Taking stand against NRA, lethal weaponry
Americans who would like to see some sanity and common sense represented in our gun laws – and that’s the majority, if polls are any indication – have every reason to despair about either arriving anytime soon.
Lawmakers on both sides of the aisle, but particularly on the Republican side, reflexively bow to demands by the National Rifle Association, which lately has been peddling the notion that the way to cut down on gun violence is not to reduce the number of guns on our streets, but to arm everyone to the teeth. Think of it as being like mutually assured destruction, which has guided our nuclear weapons policy for the last 60 years or so.
But the acronym for mutually assured destruction is MAD, and most reasonable people recognize that it is madness to have a society where everyone is packing heat or carrying weapons that belong on the battlefield, not in our homes, schools, places of business, commerce or recreation.
Clearly aware that no legislative remedy will be happening anytime soon, the families of nine victims of the mass shooting at Sandy Hook Elementary School in Newtown, Conn., in December 2012, along with one survivor, filed suit last month against the manufacturer of the weapon used in the slaughter, along with its distributor and the store that sold the weapon that killed 20 first-grade students and six adults.
As the lawsuit starkly notes, it all happened in a mere 264 seconds.
The suit states the weapon used by the deranged, 20-year-old perpetrator, an AR-15, semi-automatic rifle, “was designed as a military weapon, and it has always excelled on the battlefield. Born out of the exigencies of modern combat, the AR-15 was engineered to deliver maximum carnage with extreme efficiency.”
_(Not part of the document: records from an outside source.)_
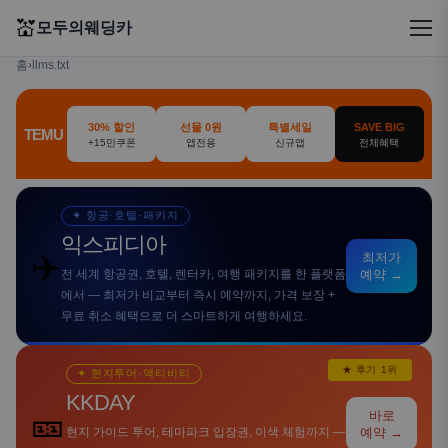
💒
모두의웨딩카
홈
›
llms.txt
30% 할인
선물 0원
특별세일
SAVE BIG
TEMU
+15만쿠폰
앱전용
신규앱
전체혜택
✦ 항공·호텔·패키지
익스피디아
✈️
최저가
전 세계 항공권, 호텔, 렌터카, 여행 패키지를 한 플랫폼
예약 →
에서 — 최저가 비교부터 즉시 예약까지, 가격 보장 +
무료 취소 혜택으로 더 스마트하게 여행하세요.
★ 후기 1위
✦ 현지투어·액티비티
KKDAY
🎫
바로
현지 가이드 투어, 테마파크 입장권, 이색 체험까지 —
예약 →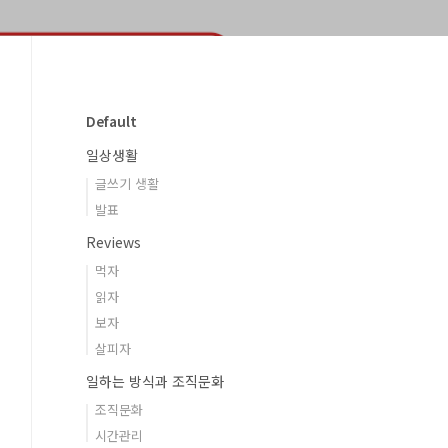
Default
일상생활
글쓰기 생활
발표
Reviews
먹자
읽자
보자
살피자
일하는 방식과 조직문화
조직문화
시간관리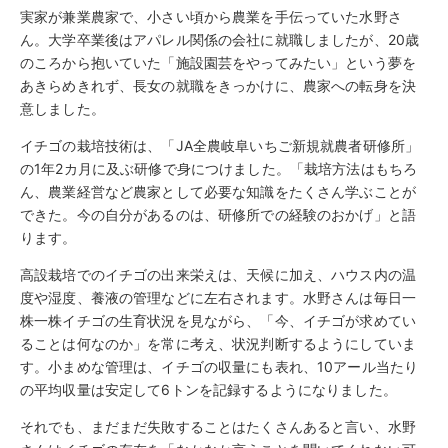
実家が兼業農家で、小さい頃から農業を手伝っていた水野さ
ん。大学卒業後はアパレル関係の会社に就職しましたが、20歳
のころから抱いていた「施設園芸をやってみたい」という夢を
あきらめきれず、長女の就職をきっかけに、農家への転身を決
意しました。
イチゴの栽培技術は、「JA全農岐阜いちご新規就農者研修所」
の1年2カ月に及ぶ研修で身につけました。「栽培方法はもちろ
ん、農業経営など農家として必要な知識をたくさん学ぶことが
できた。今の自分があるのは、研修所での経験のおかげ」と語
ります。
高設栽培でのイチゴの出来栄えは、天候に加え、ハウス内の温
度や湿度、養液の管理などに左右されます。水野さんは毎日一
株一株イチゴの生育状況を見ながら、「今、イチゴが求めてい
ることは何なのか」を常に考え、状況判断するようにしていま
す。小まめな管理は、イチゴの収量にも表れ、10アール当たり
の平均収量は安定して6トンを記録するようになりました。
それでも、まだまだ失敗することはたくさんあると言い、水野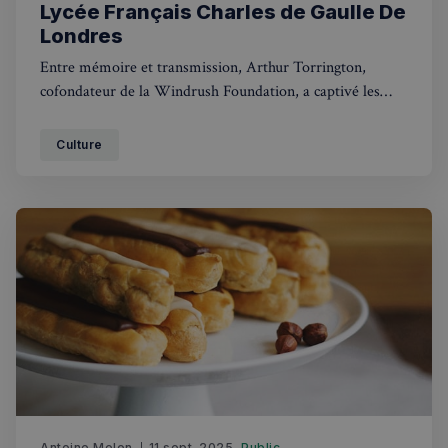
Lycée Français Charles de Gaulle De
utilisateu
pour amé
Londres
l'expérie
utilisateu
Entre mémoire et transmission, Arthur Torrington,
le site.
cofondateur de la Windrush Foundation, a captivé les
lycéens de Charles de Gaulle en retraçant l'épopée
méconnue de ces milliers de Caribéens venus rebâtir le
Culture
Royaume-Uni d'après-guerre.
Antoine Melon
11 sept. 2025
Public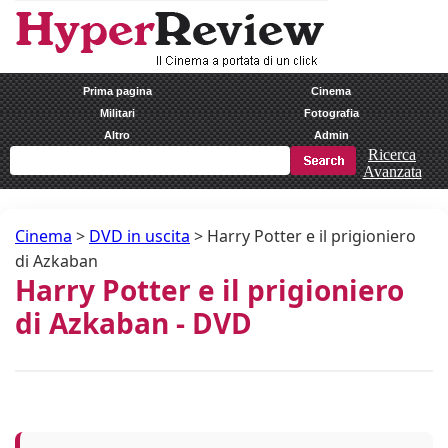
Prima pagina
Cinema
Militari
Fotografia
Altro
Admin
Ricerca
Avanzata
Cinema
>
DVD in uscita
>
Harry Potter e il prigioniero
di Azkaban
Harry Potter e il prigioniero
di Azkaban - DVD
It goes on to point out that, when used by law-enforcement officials or by the military, the gun is subject to “strict safety measures, including advanced training and regimented storage,” but that it has little use in personal defense.
However, “there is one tragically predictable civilian activity in which the AR-15 reigns supreme: mass shootings …”
The suit contends that the manufacturer, distributor and seller should have known that weapons like the one used at Sandy Hook pose an intolerable risk to people.
In fact, the plaintiffs note that Bushmaster’s promotional and advertising material for the AR-15 is thick with associations of its use by the military, using such phrases as, “Forces of opposition, bow down. You are single-handedly outnumbered.”
It is certainly not out of the question that Bushmaster will seek to settle out of court. They did in 2004, when the families of six of the 10 victims of the Washington, D.C., sniper, along with two survivors, received a $2.5 million settlement from the manufacturer and the gun shop where the sniper purchased his gun.
But no amount of money, of course, can make good the loss that the families of the Sandy Hook victims have suffered. Their loss, and the grief and pain they no doubt still experience every minute of every day, is beyond calculation. The plaintiffs are more likely hoping that lawsuits like this one will make manufacturers and gun sellers think twice about putting weapons on the market that are so brutally effective in exacting a horrifying death toll. Let’s hope they prevail.